NEW YORK – Three former standard setters – who served the accounting profession through the early days of the financial crisis – talked at length Tuesday during a two-hour panel discussion about the US adoption of IFRS, integrated reporting and the political pressure that standard setters can face.
“Shaping the Future: Lessons From Accounting Leaders”, featured Sir David Tweedie, the former chairman of the International Accounting Standards Board (IASB); Bob Herz, the former chairman of the US Financial Accounting Standards Board (FASB); and Paul Cherry, the former chairman of the Canadian Accounting Standards Board (AcSB). It was sponsored by the AICPA, the Institute of Chartered Accountants of Scotland (ICAS). The groups were joined by the Canadian Institute of Chartered Accountants.
Here are some highlights from the panel:
US adoption of IFRS
The US Securities and Exchange Commission’s long-awaited decision on whether to adopt IFRS for US public issuers was a prominent part of the discussion.
Tweedie, who became ICAS president last week, said he fears fragmentation in international accounting standards if the US doesn’t come on board. He said nations with significant economies such as Japan, China and India might not adopt IFRS if the US doesn’t.
He said the US holds the key to the future of international standards as the SEC considers its options on IFRS.
“The world is waiting,” Tweedie said. “And waiting. And waiting.”
Cherry talked at length about Canada’s adoption of IFRS. He said there have been some speed bumps, such as investment companies, where Canadian organisations use fair value-style balance sheets rather than consolidation, and utilities, where Canadian entities recognise assets and liabilities in a way that is similar to how US entities recognize them.
Views are sharply divided on the utilities topic, and Cherry said he is encouraging stakeholders to get involved early in the standard-setting process rather than waiting until standards are issued. But he said that, overall, Canada’s adoption of IFRS has gone well.
“The costs were not as enormous as some had feared,” Cherry said. “… We have been pleasantly surprised by the lack of howls and outrage.”
Small and medium-size entities
Standards for small and medium-size entities worldwide also was a topic as the US awaits an anticipated May decision from the Financial Accounting Foundation (FAF) trustees.
The FAF trustees are expected to decide whether to adopt a controversial proposal that would create a Private Company Standards Improvement Council (PCSIC) to recommend deviations from US GAAP for private companies.
Herz said the issue is immensely important, and that there are strongly held views on both sides.
“There could be disclosure differences [for private companies],” Herz said. “Clearly the time frames for implementation should be different. The big questions are in what we call recognition and measurement areas.

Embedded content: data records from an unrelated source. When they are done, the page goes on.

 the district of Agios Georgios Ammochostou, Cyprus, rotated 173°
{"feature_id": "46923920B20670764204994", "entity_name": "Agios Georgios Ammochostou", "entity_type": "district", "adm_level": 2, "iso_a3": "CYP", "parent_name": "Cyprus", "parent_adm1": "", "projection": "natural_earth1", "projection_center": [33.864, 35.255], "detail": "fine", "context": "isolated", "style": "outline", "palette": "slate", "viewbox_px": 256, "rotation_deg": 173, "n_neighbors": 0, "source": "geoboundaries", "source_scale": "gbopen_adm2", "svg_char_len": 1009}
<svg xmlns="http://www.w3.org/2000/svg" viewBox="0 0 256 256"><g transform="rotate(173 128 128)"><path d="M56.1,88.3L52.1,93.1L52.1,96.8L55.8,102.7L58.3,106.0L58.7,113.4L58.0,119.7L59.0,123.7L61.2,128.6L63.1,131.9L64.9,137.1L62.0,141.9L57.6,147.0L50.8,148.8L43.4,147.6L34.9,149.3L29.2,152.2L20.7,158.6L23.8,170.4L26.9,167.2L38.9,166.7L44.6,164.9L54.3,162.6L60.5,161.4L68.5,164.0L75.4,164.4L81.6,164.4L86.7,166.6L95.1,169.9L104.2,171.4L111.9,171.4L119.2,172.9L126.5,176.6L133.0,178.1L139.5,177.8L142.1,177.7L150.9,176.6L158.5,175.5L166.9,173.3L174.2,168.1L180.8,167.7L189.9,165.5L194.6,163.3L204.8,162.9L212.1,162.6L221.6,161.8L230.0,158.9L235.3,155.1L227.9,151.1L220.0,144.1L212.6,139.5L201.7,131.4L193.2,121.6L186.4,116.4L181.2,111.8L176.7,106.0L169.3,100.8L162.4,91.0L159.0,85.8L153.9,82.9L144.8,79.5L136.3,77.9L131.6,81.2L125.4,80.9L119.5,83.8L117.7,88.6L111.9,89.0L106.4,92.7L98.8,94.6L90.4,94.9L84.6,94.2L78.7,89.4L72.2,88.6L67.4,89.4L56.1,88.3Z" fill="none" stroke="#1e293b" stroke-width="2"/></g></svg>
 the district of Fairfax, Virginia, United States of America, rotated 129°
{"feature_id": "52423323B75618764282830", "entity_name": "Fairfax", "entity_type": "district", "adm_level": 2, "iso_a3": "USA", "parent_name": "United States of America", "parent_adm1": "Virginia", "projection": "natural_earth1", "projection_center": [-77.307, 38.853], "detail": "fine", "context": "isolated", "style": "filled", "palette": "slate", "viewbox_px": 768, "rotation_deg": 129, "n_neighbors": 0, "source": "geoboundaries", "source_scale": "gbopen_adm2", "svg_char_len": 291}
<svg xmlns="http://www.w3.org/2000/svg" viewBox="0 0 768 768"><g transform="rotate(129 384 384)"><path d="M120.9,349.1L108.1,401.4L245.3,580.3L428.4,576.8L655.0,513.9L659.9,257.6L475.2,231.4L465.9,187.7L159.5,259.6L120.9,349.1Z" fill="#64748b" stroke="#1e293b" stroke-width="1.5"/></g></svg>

I’m a believer that there can be differences, but they ought to be based on clearly understood differences in user needs and/or clear cost/benefit considerations.”
The panellists weighed the merits of integrated financial reporting, or reporting nonfinancial metrics.

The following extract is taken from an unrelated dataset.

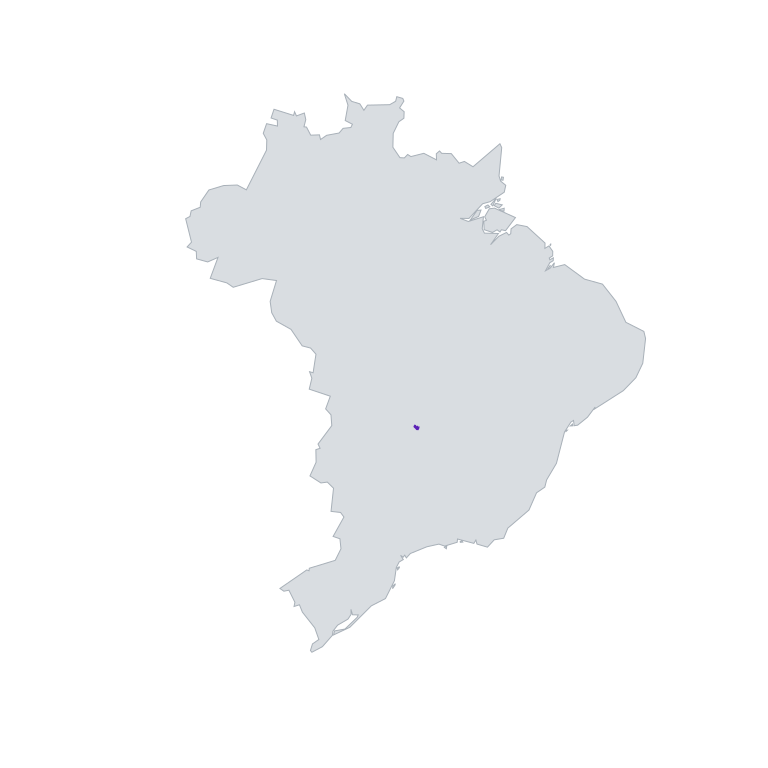 Moiporá, Goiás, Brazil shown in context, rotated 18°
{"feature_id": "56859067B10398357530750", "entity_name": "Moiporá", "entity_type": "district", "adm_level": 2, "iso_a3": "BRA", "parent_name": "Brazil", "parent_adm1": "Goiás", "projection": "natural_earth1", "projection_center": [-50.773, -16.509], "detail": "fine", "context": "in_parent", "style": "filled", "palette": "violet", "viewbox_px": 768, "rotation_deg": 18, "n_neighbors": 0, "source": "geoboundaries", "source_scale": "gbopen_adm2", "svg_char_len": 4928}
<svg xmlns="http://www.w3.org/2000/svg" viewBox="0 0 768 768"><g transform="rotate(18 384 384)"><path d="M230.9,163.6L237.4,170.0L245.6,167.0L248.1,171.1L252.6,165.2L263.7,159.2L266.1,153.5L273.2,150.3L273.7,146.7L265.7,145.4L263.6,130.0L256.6,120.2L266.0,125.2L274.4,125.0L280.3,129.9L282.1,123.9L303.1,116.6L307.7,111.5L307.4,106.8L313.6,106.6L315.5,108.8L313.5,116.6L319.0,118.8L320.8,125.1L317.1,130.0L315.3,142.8L319.3,156.1L329.2,163.8L333.5,162.7L335.6,158.4L339.3,159.4L350.6,152.3L364.7,154.6L362.6,148.9L364.8,145.2L367.6,146.8L376.8,144.1L387.2,150.8L391.7,147.5L401.5,149.9L420.0,119.7L422.9,122.8L429.1,150.6L432.2,155.0L438.4,157.4L439.1,164.4L428.6,177.8L422.1,182.1L413.6,200.3L405.2,202.9L414.0,203.4L426.9,194.2L429.4,205.9L432.9,209.5L446.3,205.5L442.3,218.6L447.5,208.1L453.7,202.0L456.7,203.8L458.1,201.9L456.9,197.2L461.0,191.4L471.4,190.1L493.6,200.2L495.1,205.3L498.2,201.7L503.5,205.7L504.8,210.0L502.2,213.1L503.3,214.6L506.1,211.7L506.8,214.5L504.2,217.4L502.6,226.4L506.1,222.7L508.6,216.0L509.1,220.8L519.0,214.6L542.3,222.3L560.9,221.5L579.1,233.7L595.0,250.6L614.9,253.7L618.7,259.9L623.7,284.3L621.6,300.2L613.7,316.3L591.9,342.8L591.9,340.7L587.8,352.7L580.9,363.3L577.8,364.9L575.5,360.1L573.5,362.5L570.5,373.9L572.5,406.2L568.3,424.9L568.8,432.4L562.7,440.3L560.8,459.1L546.3,482.8L545.5,493.7L537.0,498.1L532.8,507.2L521.9,507.5L519.6,504.0L518.7,507.8L501.8,508.7L502.5,511.9L491.8,519.4L485.7,519.3L475.0,525.6L461.5,537.0L459.0,542.5L456.6,540.4L455.7,542.8L452.7,541.8L456.6,545.0L453.4,548.6L452.4,554.6L454.7,567.9L451.7,587.6L440.5,598.9L426.7,625.9L413.6,638.2L413.3,634.1L422.6,629.1L430.6,614.2L430.8,611.6L425.4,613.2L422.2,608.5L423.9,613.2L422.4,618.7L414.4,627.7L411.8,634.9L412.6,638.9L406.6,652.8L398.3,661.4L396.4,660.2L396.3,653.3L401.0,647.1L393.5,637.3L376.9,626.2L371.8,620.1L367.2,623.4L366.7,619.1L357.3,609.5L352.8,612.0L348.2,610.6L368.0,584.7L370.4,584.8L369.9,582.3L392.1,566.8L394.0,554.0L389.9,544.8L382.7,544.7L387.0,522.9L382.4,519.6L373.0,521.5L368.2,498.7L360.4,494.8L354.6,497.6L342.0,494.3L343.6,479.4L339.5,467.5L343.1,464.9L339.8,461.5L347.2,439.7L343.1,429.7L336.2,425.7L336.7,412.2L314.5,412.0L313.6,400.8L309.4,395.3L313.1,395.2L310.1,376.7L303.1,372.5L294.4,373.0L278.7,360.8L262.2,357.5L255.2,350.9L250.2,340.6L249.8,318.8L235.5,321.4L210.7,338.6L203.3,336.4L186.1,337.2L187.0,314.9L178.6,322.4L167.1,322.9L164.5,315.9L154.4,314.5L157.1,308.6L144.3,288.1L147.7,284.6L147.1,278.9L154.6,272.7L153.4,267.5L157.5,253.6L170.2,244.8L183.0,240.1L193.1,241.9L200.0,197.9L197.1,188.1L191.7,182.9L191.9,172.7L203.0,171.6L201.0,166.0L194.4,165.9L194.5,156.7L215.0,156.5L214.8,152.7L217.9,156.1L224.5,150.9L227.9,156.7L228.4,164.1L230.9,163.6ZM434.8,182.6L457.6,185.1L452.2,200.6L448.0,201.0L447.3,203.6L443.9,202.4L440.3,206.3L431.6,206.3L428.6,198.5L430.8,196.6L428.1,193.8L430.0,184.8L434.8,182.6ZM415.4,201.3L418.9,190.1L422.5,188.6L422.2,195.4L415.4,201.3ZM441.1,177.1L438.9,181.2L433.7,180.3L434.5,177.6L441.1,177.1ZM433.3,172.5L432.4,181.0L430.2,180.1L433.3,172.5ZM444.7,182.5L441.4,183.0L440.0,182.3L444.0,179.7L444.7,182.5ZM429.9,182.8L426.5,185.6L425.1,184.1L427.5,181.6L429.9,182.8ZM436.0,175.3L434.4,173.6L437.2,171.9L437.4,173.5L436.0,175.3ZM434.2,153.4L432.3,153.8L431.9,150.7L433.7,150.5L434.2,153.4ZM455.4,576.0L454.8,573.3L456.3,570.8L456.7,571.5L455.4,576.0ZM493.7,518.3L494.2,521.4L491.9,520.7L493.7,518.3ZM454.4,556.5L453.4,554.9L454.9,553.2L455.4,553.9L454.4,556.5ZM505.5,220.8L504.1,224.0L505.5,219.5L505.5,220.8ZM576.5,365.4L574.2,366.3L575.7,363.8L576.5,365.4ZM507.8,510.0L505.5,511.0L505.1,510.4L506.5,509.0L507.8,510.0ZM572.7,371.2L571.8,372.9L571.3,371.8L572.7,371.2ZM499.4,198.9L499.6,200.7L498.9,200.4L499.4,198.9Z" fill="#d9dde1" stroke="#a8b0b8" stroke-width="1"/><path d="M430.5,415.4L430.4,415.3L430.4,415.2L430.3,415.3L430.2,415.4L430.2,415.2L430.1,415.3L430.0,415.5L430.0,415.4L429.9,415.4L430.0,415.3L429.9,415.2L429.8,414.9L429.8,414.7L429.7,414.6L429.5,414.4L429.6,414.2L429.5,413.9L429.5,414.0L429.4,414.1L429.2,414.1L429.2,414.3L429.2,414.5L428.9,414.5L428.7,414.6L428.5,414.8L428.4,415.0L428.4,415.3L428.2,415.4L428.1,415.2L427.9,415.0L427.8,414.9L427.7,414.9L427.6,415.0L427.6,414.9L427.5,414.7L427.4,414.7L427.4,414.4L427.2,414.3L427.0,414.2L426.9,414.1L426.7,414.0L426.6,413.9L426.4,413.9L426.2,413.9L426.2,414.0L426.1,414.3L426.0,414.5L425.9,414.8L425.9,415.0L426.0,415.3L426.3,415.4L426.4,415.5L426.5,415.5L426.8,415.7L427.0,415.7L427.2,415.4L427.3,415.4L427.3,415.2L427.4,415.3L427.5,415.4L427.6,415.5L427.7,415.4L427.8,415.4L427.9,415.5L428.0,415.6L428.1,415.8L428.1,416.0L427.9,416.2L428.0,416.3L428.2,416.5L428.3,416.5L428.5,416.5L428.8,416.5L429.0,416.6L429.1,416.8L429.2,417.0L429.3,417.0L429.5,417.0L429.7,416.9L429.8,416.8L429.8,416.7L430.0,416.6L430.3,416.6L430.3,416.4L430.4,416.2L430.4,415.9L430.4,415.7L430.5,415.6L430.5,415.4L430.5,415.4Z" fill="#8b5cf6" stroke="#5b21b6" stroke-width="1.5"/></g></svg>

Moderator Greg Anton, the AICPA chairman, said more than 80% of Pepsi’s annual report deals with nonfinancial metrics such as governance, water usage and environmental and social implications of their product.
“The vision is having a single report of what brings this all together,” Herz said. “And it’s a great vision.”

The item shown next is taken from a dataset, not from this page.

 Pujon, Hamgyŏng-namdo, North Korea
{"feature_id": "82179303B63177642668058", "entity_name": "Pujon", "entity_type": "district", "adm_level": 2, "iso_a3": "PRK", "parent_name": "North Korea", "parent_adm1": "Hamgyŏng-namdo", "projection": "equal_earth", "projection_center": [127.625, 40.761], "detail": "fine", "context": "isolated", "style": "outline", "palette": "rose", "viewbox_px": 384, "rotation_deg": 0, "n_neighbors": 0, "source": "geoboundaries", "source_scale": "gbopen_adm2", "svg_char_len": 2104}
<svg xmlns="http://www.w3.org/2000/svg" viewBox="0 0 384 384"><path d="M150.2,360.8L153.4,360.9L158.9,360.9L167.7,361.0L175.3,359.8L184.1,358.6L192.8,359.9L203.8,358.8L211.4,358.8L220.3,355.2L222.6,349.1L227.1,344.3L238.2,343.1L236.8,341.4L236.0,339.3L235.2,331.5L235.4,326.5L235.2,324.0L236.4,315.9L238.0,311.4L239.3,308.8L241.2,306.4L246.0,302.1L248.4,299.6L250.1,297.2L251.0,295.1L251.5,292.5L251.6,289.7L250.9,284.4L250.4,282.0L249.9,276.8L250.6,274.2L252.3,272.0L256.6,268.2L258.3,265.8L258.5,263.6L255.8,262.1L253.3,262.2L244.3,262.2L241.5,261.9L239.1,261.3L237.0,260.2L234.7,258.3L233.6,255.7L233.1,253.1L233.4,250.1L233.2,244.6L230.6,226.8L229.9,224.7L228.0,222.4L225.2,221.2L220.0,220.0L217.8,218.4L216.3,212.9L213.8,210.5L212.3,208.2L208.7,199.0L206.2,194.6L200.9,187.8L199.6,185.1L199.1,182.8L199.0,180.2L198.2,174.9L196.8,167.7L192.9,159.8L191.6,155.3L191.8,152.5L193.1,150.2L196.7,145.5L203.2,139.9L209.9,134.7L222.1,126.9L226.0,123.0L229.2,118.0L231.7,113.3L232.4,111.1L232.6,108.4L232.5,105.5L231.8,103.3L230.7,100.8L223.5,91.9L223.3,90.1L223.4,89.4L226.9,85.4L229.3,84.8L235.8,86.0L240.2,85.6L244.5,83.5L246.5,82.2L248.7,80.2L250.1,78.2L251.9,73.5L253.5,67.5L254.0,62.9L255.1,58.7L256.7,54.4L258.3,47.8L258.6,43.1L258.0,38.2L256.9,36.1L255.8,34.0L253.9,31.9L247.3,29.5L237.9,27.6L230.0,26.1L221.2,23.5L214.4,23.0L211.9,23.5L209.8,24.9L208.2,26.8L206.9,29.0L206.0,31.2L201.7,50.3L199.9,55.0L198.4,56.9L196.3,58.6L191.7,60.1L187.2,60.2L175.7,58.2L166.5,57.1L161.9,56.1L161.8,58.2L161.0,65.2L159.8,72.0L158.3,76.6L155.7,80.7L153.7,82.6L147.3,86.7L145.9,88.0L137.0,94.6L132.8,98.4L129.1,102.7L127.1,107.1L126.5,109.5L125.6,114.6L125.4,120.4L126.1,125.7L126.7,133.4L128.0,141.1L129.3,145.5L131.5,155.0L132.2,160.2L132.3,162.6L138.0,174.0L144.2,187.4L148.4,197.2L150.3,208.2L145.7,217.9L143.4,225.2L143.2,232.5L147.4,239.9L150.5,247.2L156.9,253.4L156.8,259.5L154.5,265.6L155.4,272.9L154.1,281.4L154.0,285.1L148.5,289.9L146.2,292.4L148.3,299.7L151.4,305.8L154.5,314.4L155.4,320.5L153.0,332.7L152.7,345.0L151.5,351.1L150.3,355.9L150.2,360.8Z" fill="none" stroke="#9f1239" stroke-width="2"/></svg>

Cherry said reaction to integrated reporting on the IFRS Advisory Council, which he chairs, has been “cool to lukewarm,” in part because the council fears it may be spread too thin already.
That led to a discussion on financial reporting overload. Herz said that despite concerns about complexity, some investors want still more information on companies.
But in some cases, Cherry said, the average person would not have the time to examine companies’ complicated financial information and couldn’t make sense of it if given time. “We have to ask ourselves, ‘Who do we think we’re speaking to?’ ” Cherry said.
The panellists also discussed the role of politicians in standard setting.
Herz recalled a 2004 bill that passed the US House of Representatives that pushed back a FASB standard on stock options. The bill didn’t pass the Senate. Later, the AICPA was among the organisations that opposed an amendment to the Dodd-Frank Wall Street Reform and Consumer Protection Act that would have legislated fair value accounting.
“Some people would take the view that politicians should just stay out of standard setting and leave it completely to the independent standard setters and the like,” Herz said. “That would be tremendous, but it’s not the real world. In a democratic society, people have the right to go to their elected officials and complain about things if they don’t like what’s happening.”
Cherry said it’s important for standard setters to remember their purpose when faced with political pressure.
“Financial reporting serves the purpose to facilitate economic decisions in the marketplace,” Cherry said. “Setting high-quality standards that achieve that aim is the public interest, the public calling you serve. How you connect the dots with other important aspects of public policy, again, I think that’s something that we’re working on.”
Tweedie recalled a meeting of European finance ministers with an atmosphere that he described as “hostile.”
“You come in, and you’re introduced,” Tweedie said, “and before I said a word, three finance ministers had their hands up.”